Classes are over. It's time to take the bus and to come back home. I walk toward the train station of Bari, I pass through it to reach Largo Ciaia, my stop. The bus is already there, waiting to leave with destination Taranto. I sit in the vehicle, near the window, as always. We leave.

Slowly, the buildings that overlook on Viale Unità d'Italia parade and suddenly there it is: a little shiny green dome as a candle stands out among the buildings. It's the Russian Church of Saint Nicholas.


For years I've seen this scene and each time my desire to discover how the orthodox church was inside has grown more. I've had to wait for the end of my academic studies to have the opportunity to visit it and to understand something more about a culture that is so linked with Bari.

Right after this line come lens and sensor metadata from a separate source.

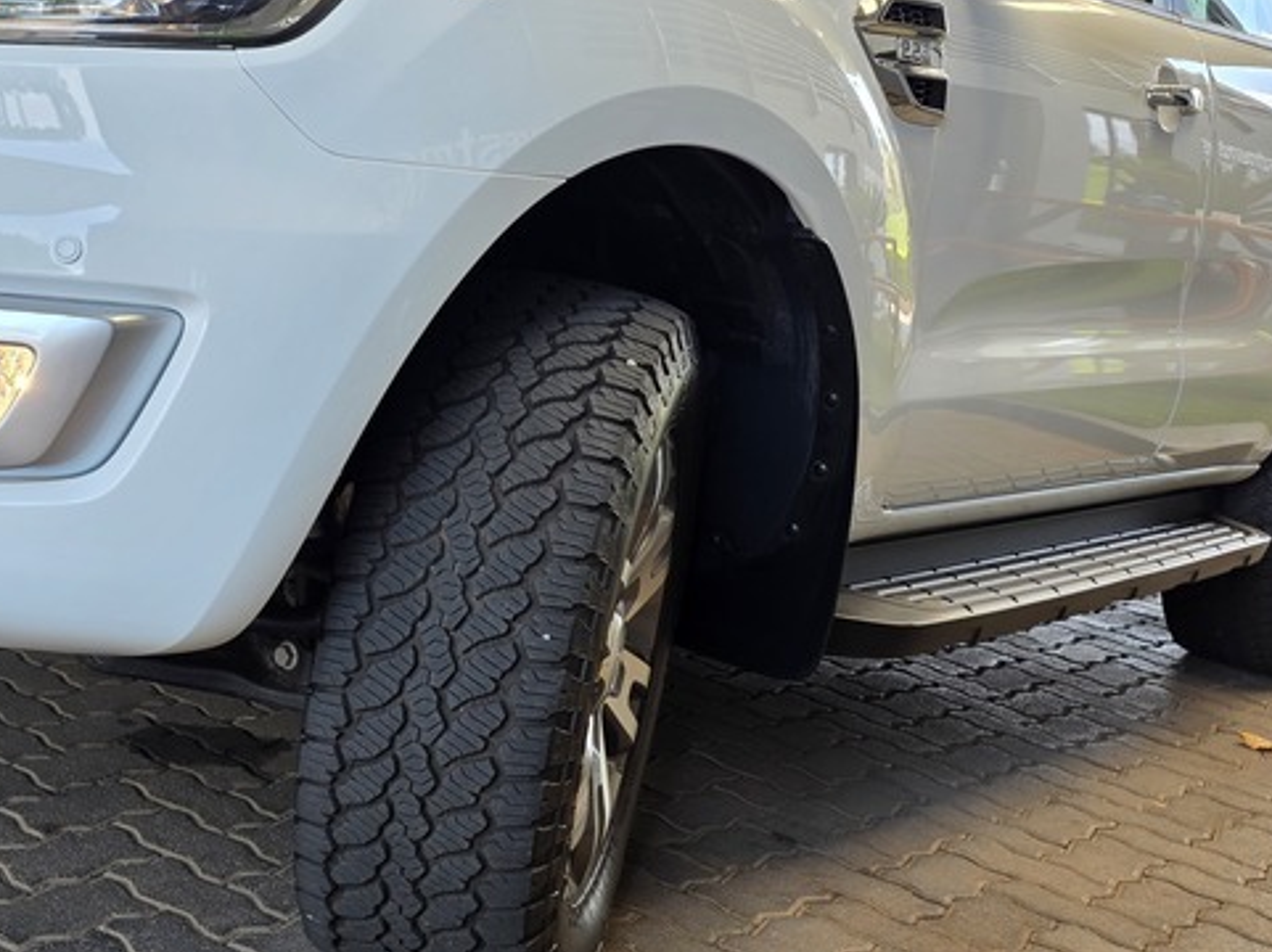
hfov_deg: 37.7
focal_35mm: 49
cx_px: 278
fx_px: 1799
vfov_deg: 29.0
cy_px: 198
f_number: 1.7
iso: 32
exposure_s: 1/180
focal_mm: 6.25
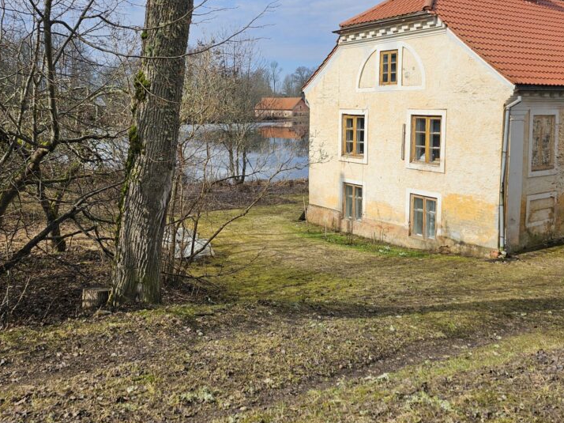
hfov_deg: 55.3
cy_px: 150
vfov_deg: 42.5
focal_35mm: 33
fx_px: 537
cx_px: 258
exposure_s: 1/1402
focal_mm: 6.3
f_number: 1.7
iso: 16
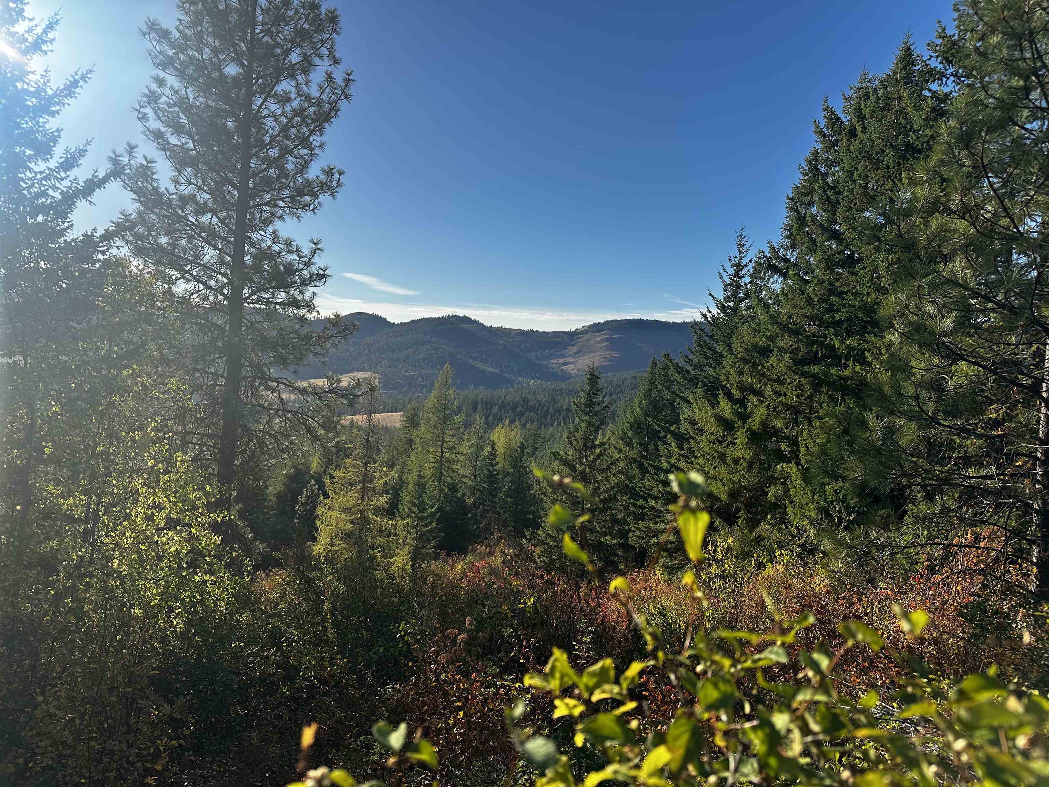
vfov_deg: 56.8
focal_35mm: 24
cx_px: 524
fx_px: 727
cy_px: 394
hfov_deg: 71.6
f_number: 1.78
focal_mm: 6.86
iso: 80
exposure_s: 1/4762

My visit has been guided by some Russian volunteers and I couldn't have asked for more. Not only have they made their best to give us all the information they could about the church and its history, but they have spread all their vocation. Perhaps for them this church represents a little piece of their motherland, as the soil on which it has been built was donated to Russian authorities in 2007. Well, for an hour I've been a guest of Russian people.

























The church is in district Carrassi, in Corso Benedetto Croce and its construction started in 1913 thanks to the Imperial Orthodox Society of Palestine. It's so important that it has a "twin" in St Petersburg.

I've always thought that when you are going to visit something alien from your own culture or religion, you shouldn't abandon yourself to expectations, because you don't know what you'll find and you may not enjoy what is in front of you. This goes for this church too. We Italians are used to a certain kind of architectural style and a richness in details, but we must remember that it's about Catholic churches. The Russian church is Orthodox and so it follows different standards. One of the main elements, for example, is iconostasis, a wall consisting in icons with a door in the centre called holy door. Prince Sirinskij-Sichmatov collected himself the effegies for the iconostasises of the churches in Bari and in St Petersburg. Unfortunately they have never been brought in Bari because of the war. Beside this divider there is the presbytery, where just the bishop and the priest can enter.


Once inside the church, it's impossible not to notice an icon in the middle of the hall. They explain that usually they expose the icon of the saint of the day but during the period of the festivity for St Nicholas. In this occasions the icon of the saint to which the church is dedicated is exposed. 


They make us notice the icon of the Madonna with the baby called "God's Mother". Its peculiarity is that it bleeds. According to the legend, some infidels hit it with a sword, gashing it, and from that wound some true blood came out. The story of this icon is much longer and articulated than this, studded with miracles made by the Madonna.   I was not particularly impressed by its story, by people who even sacrificed themselves to save it from raids or its travels, but by how it was told. I've seldom felt a so deep veneration and faith in religion. Seeing the emotion of the guides while they explained the events linked with the Russian church was the real surprise of this visit.


Behind the church there is a garden with many plants, some walkways and benches. From here you can enter a second church that has been build in very little time with an iconostasis certainly smaller than the previous one but very well-finished anyway.


Puglia and Russia together

The visit is over. It hasn't been very long, but it's been very fascinating to pass a different morning . While we walk in the garden toward the exit, a sense of peace and tranquillity comes over me in opposition to the traffic and the chaos of the near street, together with that happiness for having realized what I’ve desired for long at last.